输出下方原文摘录中的一段,从含有“这个由ora.gpnpd资源”的地方开始,到“查看不了,需要查看 问题发生时段的 ohasd进程的trace日志文件(ohasd.trc)来确认。”为止,一字不改。

原文摘录:
++++++++
亲爱的用户,您好:
1、gpnpd 进程 具体会尝试几次启动失败后,才会不再尝试重启,而保持 OFFLINE状态?
这个由ora.gpnpd资源的RESTART_ATTEMPTS属性决定。默认为10次。
crsctl stat res ora.gpnpd -p -init | grep RESTART_ATTEMPTS
RESTART_ATTEMPTS=10
2、 gpnpd 进程保持 OFFLINE状态,在哪里能看到这个 offline 状态?当时rac1上的crsctl start crs 根本无法启动,执行crsctl status res -t -init ,也是无法和集群通信报错的。只能在正常的rac2上才能正常执行 crsctl status res -t -init。
通常 crsctl status res -t -init 可以查看。
如果 crsctl status res -t -init 查看不了,需要查看 问题发生时段的 ohasd进程的trace日志文件(ohasd.trc)来确认。
谢谢
Oracle Support - 21 days ago [Notes]
亲爱的用户,您好!
您的更新已经收到,我们会尽快查看!感谢您的耐心等待。
谢谢
ZUPENG_LI@YMTC.COM - 21 days ago [Update from Customer]
您好,
“gpnpd 进程经过多次启动失败后,12/28 15:05 后不再尝试重启,保持 OFFLINE状态。
此后,在 12/30 您执行 crsctl 命令时,也因为 gpnpd 保持 OFFLINE 状态导致ocssd、ASM 无法启动而失败。”
<<<<<<
1、gpnpd 进程 具体会尝试几次启动失败后,才会不再尝试重启,而保持 OFFLINE状态?
2、 gpnpd 进程保持 OFFLINE状态,在哪里能看到这个 offline 状态?当时rac1上的crsctl start crs 根本无法启动,执行crsctl status res -t -init ,也是无法和集群通信报错的。只能在正常的rac2上才能正常执行 crsctl status res -t -init。
谢谢!
Oracle Support - 25 days ago [ODM Answer]
亲爱的用户,您好:
12月28日,主机1的网络是处于offline状态。
了解了。
当网络恢复正常后,此种情况,该如何处理以启动crs?
这种情况,需要手动把资源拉起来。
crsctl start res ora.gpnpd -init
查看资源状况
crsctl stat res -t -init
谢谢
Oracle Support - 25 days ago [ODM Question]
12月28日,主机1的网络是处于offline状态。
“此后,在 12/30 您执行 crsctl 命令时,也因为 gpnpd 保持 OFFLINE 状态导致
ocssd、ASM 无法启动而失败。”
<<<<<<<<
当网络恢复正常后,此种情况,该如何处理以启动crs?
ZUPENG_LI@YMTC.COM - 25 days ago [Update from Customer]
您好,
12月28日,主机1的网络是处于offline状态。
++++++++
数据部分:
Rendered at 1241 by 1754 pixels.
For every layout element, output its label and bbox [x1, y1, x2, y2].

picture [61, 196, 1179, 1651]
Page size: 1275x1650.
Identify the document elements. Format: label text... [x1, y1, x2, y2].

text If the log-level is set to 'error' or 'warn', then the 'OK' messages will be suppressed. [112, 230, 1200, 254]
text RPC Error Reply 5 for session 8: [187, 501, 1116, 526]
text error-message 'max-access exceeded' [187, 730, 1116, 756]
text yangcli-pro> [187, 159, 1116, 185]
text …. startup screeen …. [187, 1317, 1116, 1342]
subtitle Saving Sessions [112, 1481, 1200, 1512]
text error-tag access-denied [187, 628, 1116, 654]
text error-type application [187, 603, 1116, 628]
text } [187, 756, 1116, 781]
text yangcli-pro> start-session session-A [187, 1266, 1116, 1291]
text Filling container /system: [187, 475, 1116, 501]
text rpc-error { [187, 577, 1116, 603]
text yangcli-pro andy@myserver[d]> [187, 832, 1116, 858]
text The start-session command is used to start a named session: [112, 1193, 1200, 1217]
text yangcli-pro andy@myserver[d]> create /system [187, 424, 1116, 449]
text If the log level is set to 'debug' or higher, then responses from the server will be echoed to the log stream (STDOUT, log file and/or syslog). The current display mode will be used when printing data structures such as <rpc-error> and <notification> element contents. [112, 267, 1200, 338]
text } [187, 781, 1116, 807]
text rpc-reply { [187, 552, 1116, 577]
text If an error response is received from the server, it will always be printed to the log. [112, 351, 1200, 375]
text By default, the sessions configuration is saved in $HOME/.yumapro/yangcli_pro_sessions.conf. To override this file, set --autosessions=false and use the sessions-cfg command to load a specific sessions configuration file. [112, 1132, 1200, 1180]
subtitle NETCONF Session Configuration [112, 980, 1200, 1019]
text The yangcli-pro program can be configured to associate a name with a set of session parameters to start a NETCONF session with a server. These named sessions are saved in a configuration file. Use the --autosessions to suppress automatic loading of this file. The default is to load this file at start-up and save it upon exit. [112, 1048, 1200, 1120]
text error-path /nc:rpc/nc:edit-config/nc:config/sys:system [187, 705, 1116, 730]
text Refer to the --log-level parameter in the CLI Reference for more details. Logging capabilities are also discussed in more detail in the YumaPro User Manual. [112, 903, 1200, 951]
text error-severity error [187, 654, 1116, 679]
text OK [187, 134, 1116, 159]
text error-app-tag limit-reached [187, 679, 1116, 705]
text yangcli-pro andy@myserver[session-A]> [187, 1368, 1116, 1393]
++++++++
参考答案:
这个由ora.gpnpd资源的RESTART_ATTEMPTS属性决定。默认为10次。
crsctl stat res ora.gpnpd -p -init | grep RESTART_ATTEMPTS
RESTART_ATTEMPTS=10
2、 gpnpd 进程保持 OFFLINE状态,在哪里能看到这个 offline 状态?当时rac1上的crsctl start crs 根本无法启动,执行crsctl status res -t -init ,也是无法和集群通信报错的。只能在正常的rac2上才能正常执行 crsctl status res -t -init。
通常 crsctl status res -t -init 可以查看。
如果 crsctl status res -t -init 查看不了,需要查看 问题发生时段的 ohasd进程的trace日志文件(ohasd.trc)来确认。